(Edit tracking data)

▼▼▼

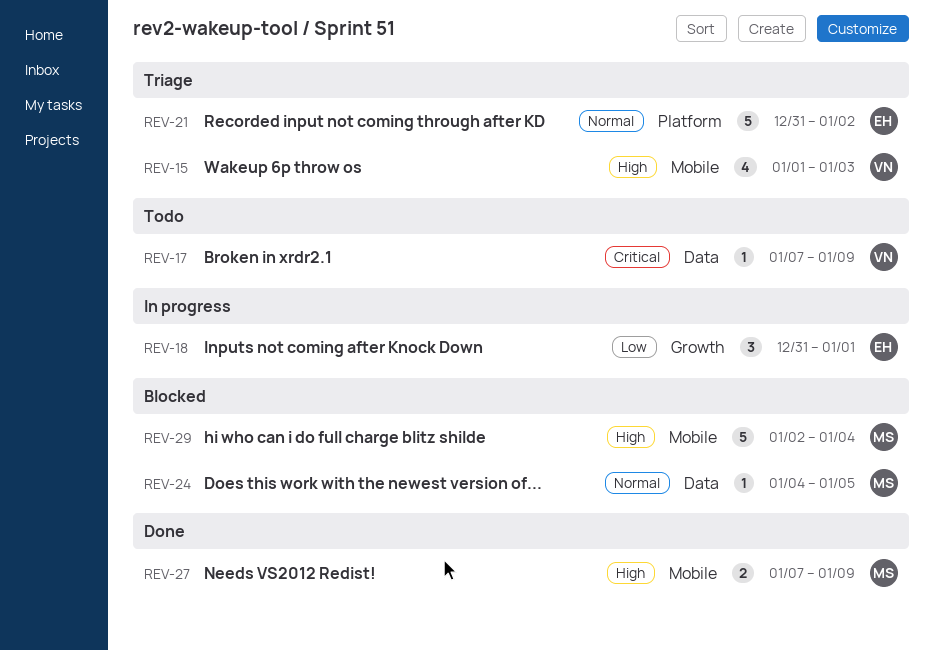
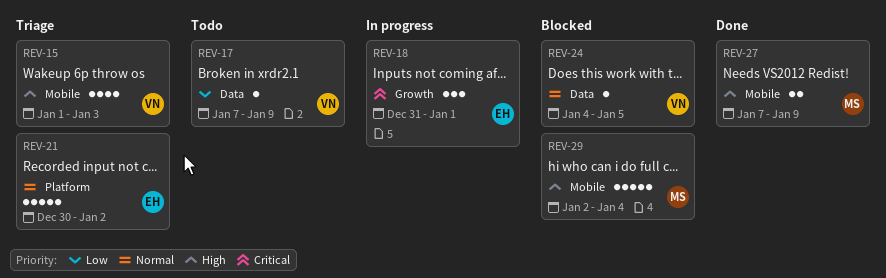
REV-17, priority: Critical -> Low
REV-18, priority: Low -> Critical
REV-21, start: Dec 31 -> Dec 30
REV-24, owner: MS -> VN

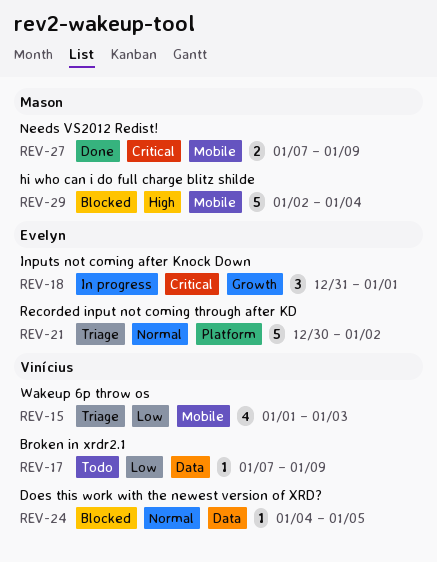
REV-15, priority: High -> Low
REV-27, priority: High -> Critical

▲▲▲

Instructions to follow: Without the pictures, copy all of the entries exactly as they appear.

Completed exercise:
REV-17, priority: Critical -> Low
REV-18, priority: Low -> Critical
REV-21, start: Dec 31 -> Dec 30
REV-24, owner: MS -> VN

REV-15, priority: High -> Low
REV-27, priority: High -> Critical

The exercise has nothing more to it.